(Data extracted from a collection)
=== Begin Enclosure ===

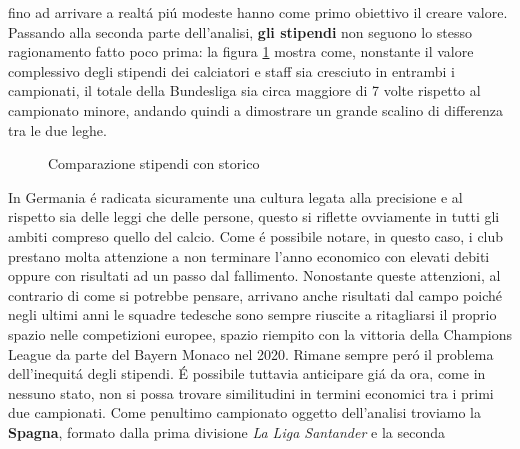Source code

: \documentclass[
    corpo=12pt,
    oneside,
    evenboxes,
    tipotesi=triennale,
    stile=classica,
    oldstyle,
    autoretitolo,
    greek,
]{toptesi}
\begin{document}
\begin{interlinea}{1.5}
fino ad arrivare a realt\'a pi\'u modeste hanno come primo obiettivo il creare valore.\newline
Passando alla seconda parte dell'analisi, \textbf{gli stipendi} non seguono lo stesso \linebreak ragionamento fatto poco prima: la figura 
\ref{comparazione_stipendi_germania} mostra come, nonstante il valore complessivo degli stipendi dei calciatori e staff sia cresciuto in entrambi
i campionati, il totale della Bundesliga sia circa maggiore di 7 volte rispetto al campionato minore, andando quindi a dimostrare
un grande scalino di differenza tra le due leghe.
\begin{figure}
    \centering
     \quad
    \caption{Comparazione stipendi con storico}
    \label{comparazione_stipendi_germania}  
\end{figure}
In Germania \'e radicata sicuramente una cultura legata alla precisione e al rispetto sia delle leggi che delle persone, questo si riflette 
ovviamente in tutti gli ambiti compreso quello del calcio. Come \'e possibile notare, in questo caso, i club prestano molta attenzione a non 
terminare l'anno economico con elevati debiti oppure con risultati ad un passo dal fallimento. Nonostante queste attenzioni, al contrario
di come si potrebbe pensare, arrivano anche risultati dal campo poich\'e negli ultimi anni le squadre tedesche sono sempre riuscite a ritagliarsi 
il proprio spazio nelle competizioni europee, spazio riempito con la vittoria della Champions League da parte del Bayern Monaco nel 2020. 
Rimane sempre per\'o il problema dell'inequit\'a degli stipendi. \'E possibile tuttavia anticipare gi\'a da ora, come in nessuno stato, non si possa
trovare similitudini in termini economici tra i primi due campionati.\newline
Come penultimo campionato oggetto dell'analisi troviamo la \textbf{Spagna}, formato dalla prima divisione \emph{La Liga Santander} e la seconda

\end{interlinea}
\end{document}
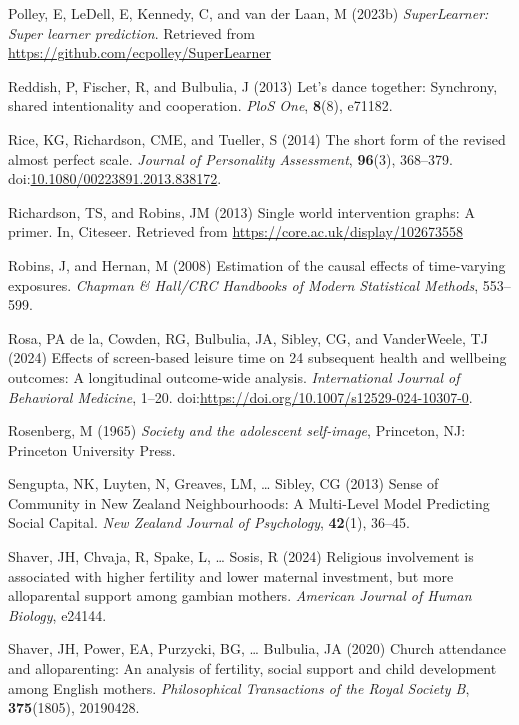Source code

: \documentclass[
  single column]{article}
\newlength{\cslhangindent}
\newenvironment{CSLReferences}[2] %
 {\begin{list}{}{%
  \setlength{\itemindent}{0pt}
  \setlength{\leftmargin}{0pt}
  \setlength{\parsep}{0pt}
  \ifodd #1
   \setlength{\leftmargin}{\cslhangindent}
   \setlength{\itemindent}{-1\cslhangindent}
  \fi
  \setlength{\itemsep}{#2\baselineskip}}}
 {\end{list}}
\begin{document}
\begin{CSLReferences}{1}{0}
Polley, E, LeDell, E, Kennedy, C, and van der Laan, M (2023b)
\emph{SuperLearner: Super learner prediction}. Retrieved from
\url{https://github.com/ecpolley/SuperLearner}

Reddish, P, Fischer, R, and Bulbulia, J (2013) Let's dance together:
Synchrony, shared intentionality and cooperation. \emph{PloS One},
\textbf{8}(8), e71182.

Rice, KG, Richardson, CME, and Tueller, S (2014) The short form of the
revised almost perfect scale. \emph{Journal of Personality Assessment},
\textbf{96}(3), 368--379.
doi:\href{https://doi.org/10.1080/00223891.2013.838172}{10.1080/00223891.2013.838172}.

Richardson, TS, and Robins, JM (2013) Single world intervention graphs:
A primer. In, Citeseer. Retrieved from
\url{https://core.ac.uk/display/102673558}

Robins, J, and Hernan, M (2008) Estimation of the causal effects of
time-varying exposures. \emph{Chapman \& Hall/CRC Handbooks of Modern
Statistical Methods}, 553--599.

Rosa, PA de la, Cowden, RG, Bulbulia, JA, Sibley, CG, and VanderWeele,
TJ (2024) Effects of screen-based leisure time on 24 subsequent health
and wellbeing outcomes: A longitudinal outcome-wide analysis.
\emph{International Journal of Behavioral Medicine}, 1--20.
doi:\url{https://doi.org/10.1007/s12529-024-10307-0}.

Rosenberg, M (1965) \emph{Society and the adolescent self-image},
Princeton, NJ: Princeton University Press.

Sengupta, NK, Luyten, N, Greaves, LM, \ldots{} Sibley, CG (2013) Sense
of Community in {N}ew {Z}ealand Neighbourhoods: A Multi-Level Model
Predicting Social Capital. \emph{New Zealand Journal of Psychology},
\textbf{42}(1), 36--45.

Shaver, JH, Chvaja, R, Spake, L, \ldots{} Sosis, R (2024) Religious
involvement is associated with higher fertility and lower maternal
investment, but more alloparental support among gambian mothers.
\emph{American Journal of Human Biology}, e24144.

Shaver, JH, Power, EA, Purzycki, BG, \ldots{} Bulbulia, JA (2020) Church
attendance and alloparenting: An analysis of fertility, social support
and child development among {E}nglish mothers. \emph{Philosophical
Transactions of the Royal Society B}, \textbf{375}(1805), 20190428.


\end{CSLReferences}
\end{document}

=== End Enclosure ===

DESCRIPTION OF THE TASK:
A bare number is all that is asked for: the count of lines above that include "CSLReferences".

ANSWER SECTION:
3